Моё утро почти разведённой женщины настало в обед ближе к 13:00, что меня удивило и обрадовало.

— Так вот она какая свобода, когда не надо вставать ни свет ни заря раньше мужа, готовить ему завтрак, собирать обед на работу. А в этом что-то есть. — резюмировала я обнадеживающе себе, запивая таблетку от головной боли водой, изнывая от похмелья, кажется, меня настигло именно оно, но я с ним ранее не сталкивалась, потому могла только догадываться. Похмелье, надо признать, мне нравилось куда больше, нежели душевная, всеобъемлющая боль.

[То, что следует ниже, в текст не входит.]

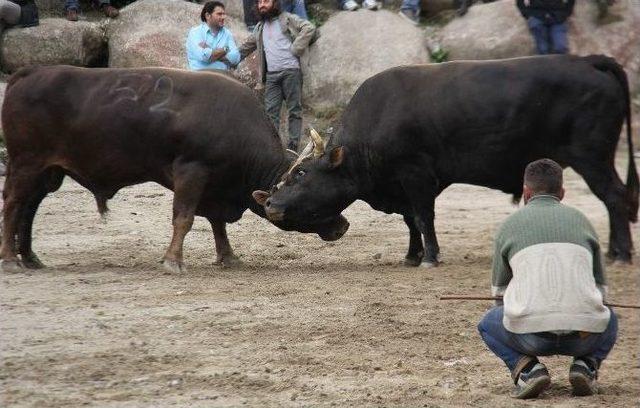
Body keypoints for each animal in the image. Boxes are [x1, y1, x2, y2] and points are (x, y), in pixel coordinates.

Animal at [1, 65, 350, 272]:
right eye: (307, 190)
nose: (343, 225)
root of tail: (28, 73)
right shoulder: (191, 172)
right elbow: (184, 218)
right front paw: (173, 261)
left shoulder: (213, 187)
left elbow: (215, 223)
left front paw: (228, 256)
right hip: (25, 164)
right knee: (14, 205)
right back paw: (10, 259)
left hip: (48, 172)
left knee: (29, 208)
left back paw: (30, 257)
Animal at [260, 54, 640, 264]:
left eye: (301, 173)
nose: (271, 205)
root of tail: (589, 59)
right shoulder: (406, 185)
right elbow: (411, 221)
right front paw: (412, 255)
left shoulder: (416, 175)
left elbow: (422, 217)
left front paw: (429, 256)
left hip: (592, 157)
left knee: (615, 197)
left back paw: (621, 254)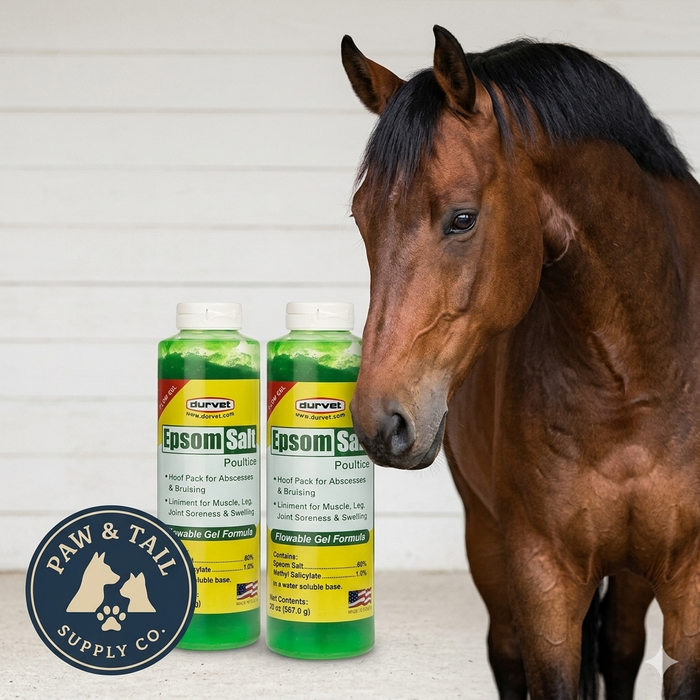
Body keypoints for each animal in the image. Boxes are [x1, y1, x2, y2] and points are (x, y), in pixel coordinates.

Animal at [342, 26, 700, 700]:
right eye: (361, 217)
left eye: (462, 218)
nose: (381, 423)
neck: (635, 378)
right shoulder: (542, 577)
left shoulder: (689, 581)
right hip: (487, 542)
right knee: (505, 652)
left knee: (620, 647)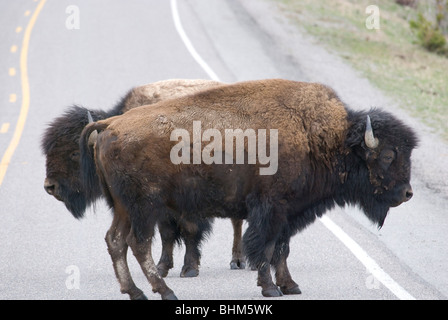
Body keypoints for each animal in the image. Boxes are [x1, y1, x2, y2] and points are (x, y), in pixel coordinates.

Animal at [40, 79, 247, 282]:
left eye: (74, 153)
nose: (50, 186)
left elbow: (190, 230)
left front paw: (189, 269)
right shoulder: (161, 208)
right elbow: (167, 234)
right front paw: (162, 267)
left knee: (237, 222)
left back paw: (238, 261)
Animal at [79, 79, 416, 298]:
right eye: (388, 154)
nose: (407, 193)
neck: (319, 136)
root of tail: (110, 125)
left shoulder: (288, 214)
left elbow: (282, 249)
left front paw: (290, 286)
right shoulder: (271, 210)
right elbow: (265, 248)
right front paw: (270, 288)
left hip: (123, 208)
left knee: (115, 241)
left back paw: (134, 291)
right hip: (144, 207)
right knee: (138, 243)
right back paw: (165, 291)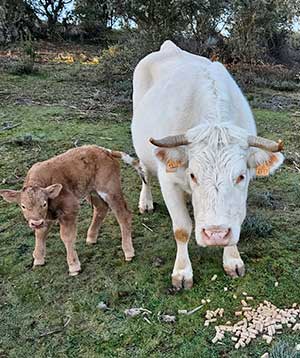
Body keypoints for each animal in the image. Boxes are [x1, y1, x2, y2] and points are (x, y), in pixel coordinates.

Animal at [0, 144, 145, 276]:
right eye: (23, 206)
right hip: (92, 191)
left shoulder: (69, 208)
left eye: (44, 203)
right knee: (101, 208)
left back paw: (128, 251)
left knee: (123, 214)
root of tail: (106, 151)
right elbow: (40, 233)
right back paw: (91, 237)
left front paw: (74, 266)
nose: (35, 223)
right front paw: (38, 259)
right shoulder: (45, 217)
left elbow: (66, 236)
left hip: (110, 189)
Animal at [131, 40, 284, 290]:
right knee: (144, 172)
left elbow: (236, 218)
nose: (216, 234)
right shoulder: (169, 180)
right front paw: (182, 272)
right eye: (193, 175)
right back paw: (146, 202)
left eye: (241, 176)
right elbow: (181, 229)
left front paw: (232, 260)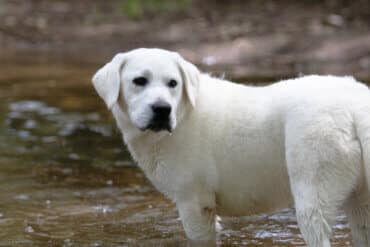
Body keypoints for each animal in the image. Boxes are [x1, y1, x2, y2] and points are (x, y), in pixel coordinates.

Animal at [92, 48, 370, 247]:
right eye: (139, 81)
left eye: (173, 83)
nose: (162, 109)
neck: (184, 113)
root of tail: (354, 105)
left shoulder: (194, 203)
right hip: (361, 203)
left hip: (312, 192)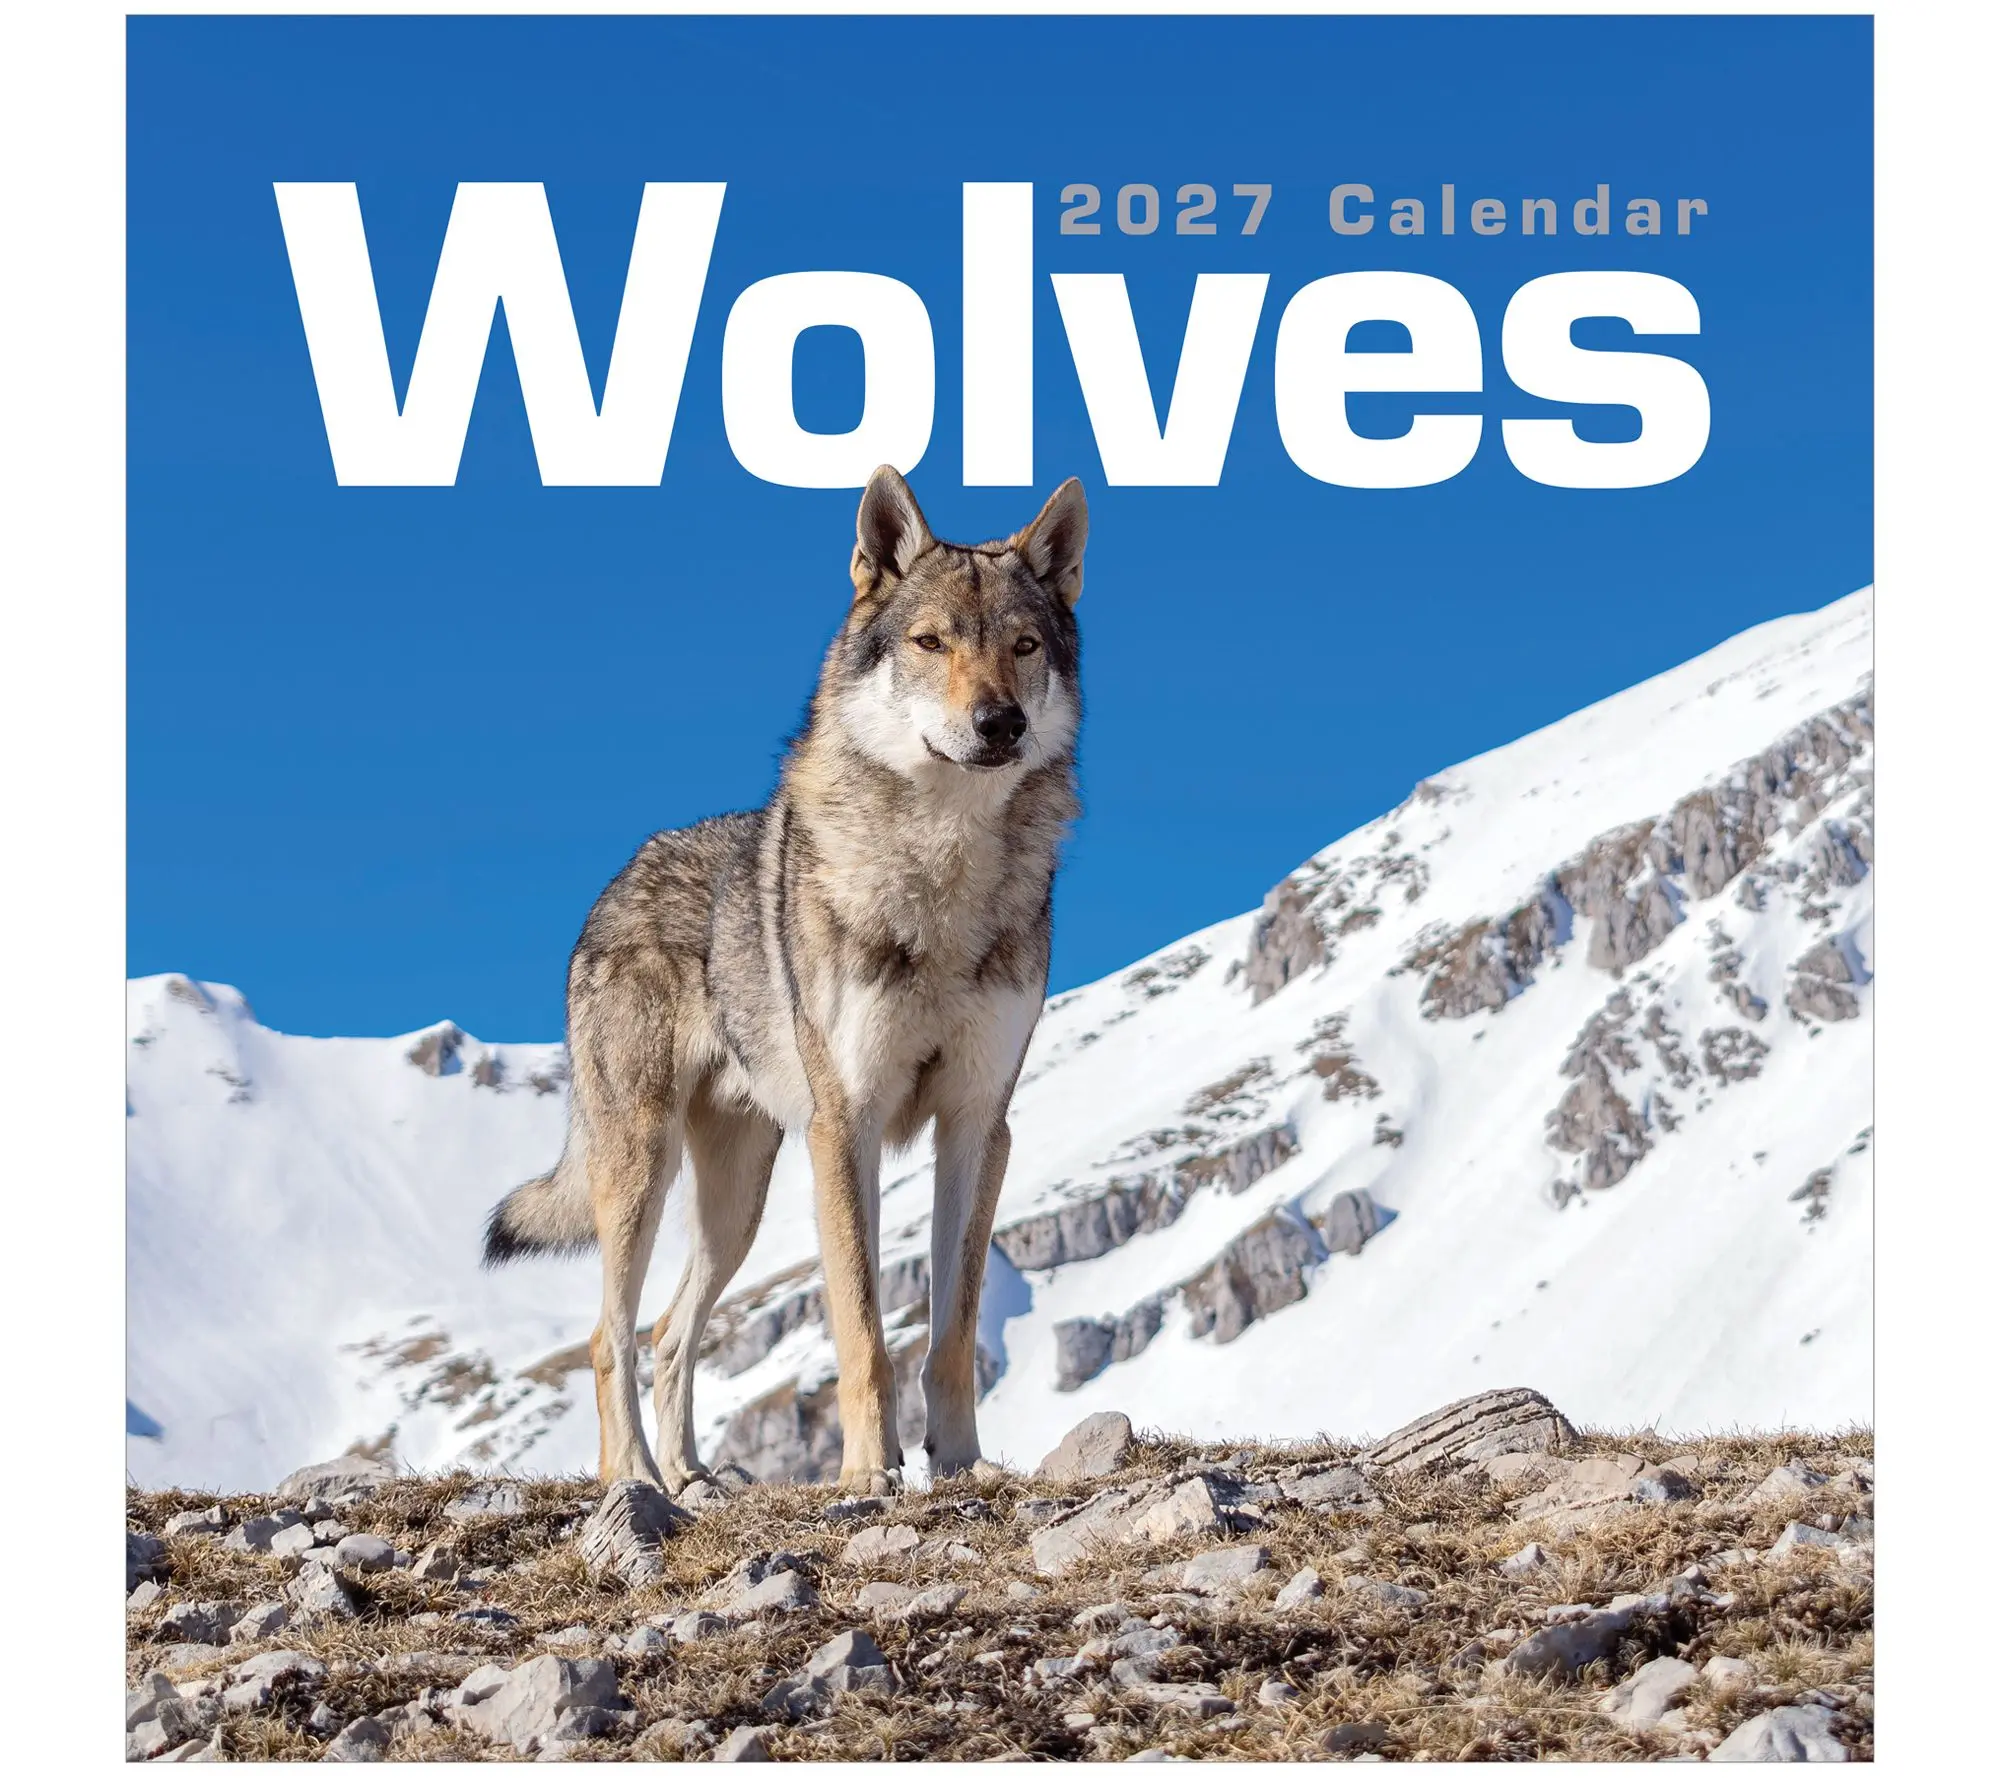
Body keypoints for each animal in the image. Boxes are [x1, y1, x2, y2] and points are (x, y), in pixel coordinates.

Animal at [482, 466, 1086, 1492]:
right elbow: (863, 1330)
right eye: (931, 643)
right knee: (609, 1338)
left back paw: (693, 1480)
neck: (943, 877)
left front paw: (961, 1466)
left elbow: (951, 1330)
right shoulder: (847, 1124)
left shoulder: (976, 1122)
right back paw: (635, 1481)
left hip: (738, 1204)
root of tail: (619, 877)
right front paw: (866, 1475)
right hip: (643, 1171)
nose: (998, 722)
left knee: (667, 1333)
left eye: (1024, 646)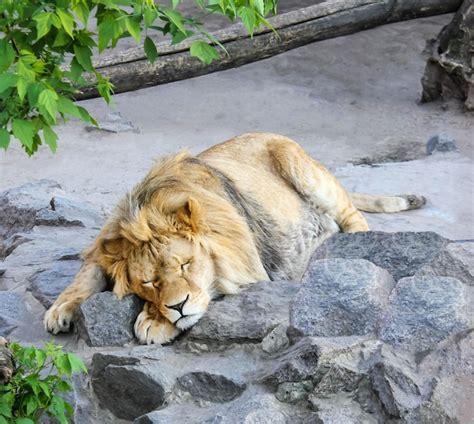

Чего уж там лукавить? Мне было одинаково паршиво физически и морально. Есть не хотелось, после выпитого литра рома кусок в горло не лез, и я решила выйти из своей обители в свет, в люди, пройтись по окрестностям и по возможности купить газету с вакансиями. Я слышала что-то про какие-то сайты по трудоустройству, но там надо было как-то регистрироваться, какое-то резюме составлять. А мне не из чего было составлять резюме, разве что, из первого, второго, третьего с компотом, мытья зеркал до плеска да глажки рубашек. Поэтому-то я и подумала по старинке поискать работку. Выйдя из подъезда, взглянула на дом: красный кирпич, пять подъездов, много этажей, похоже на 11, я поселилась на 7-м. Так, мой балкон выходит сюда, а что у нас с видом? Ооо. Скамейки в причудливых арках, красиво посаженные деревья, какие-то архитектурные сооружения, что-то наподобие недлинного проспекта. «Хорошо, что недетская площадка», — мелькнула грешная мысль. Я детей очень любила, но слышать и видеть слёзы, улыбки, смех чужих деток…не своих…мне было тяжело. Мы с Лёней жили напротив детской площадки, и каждый проход мимо неё был мучительным для меня.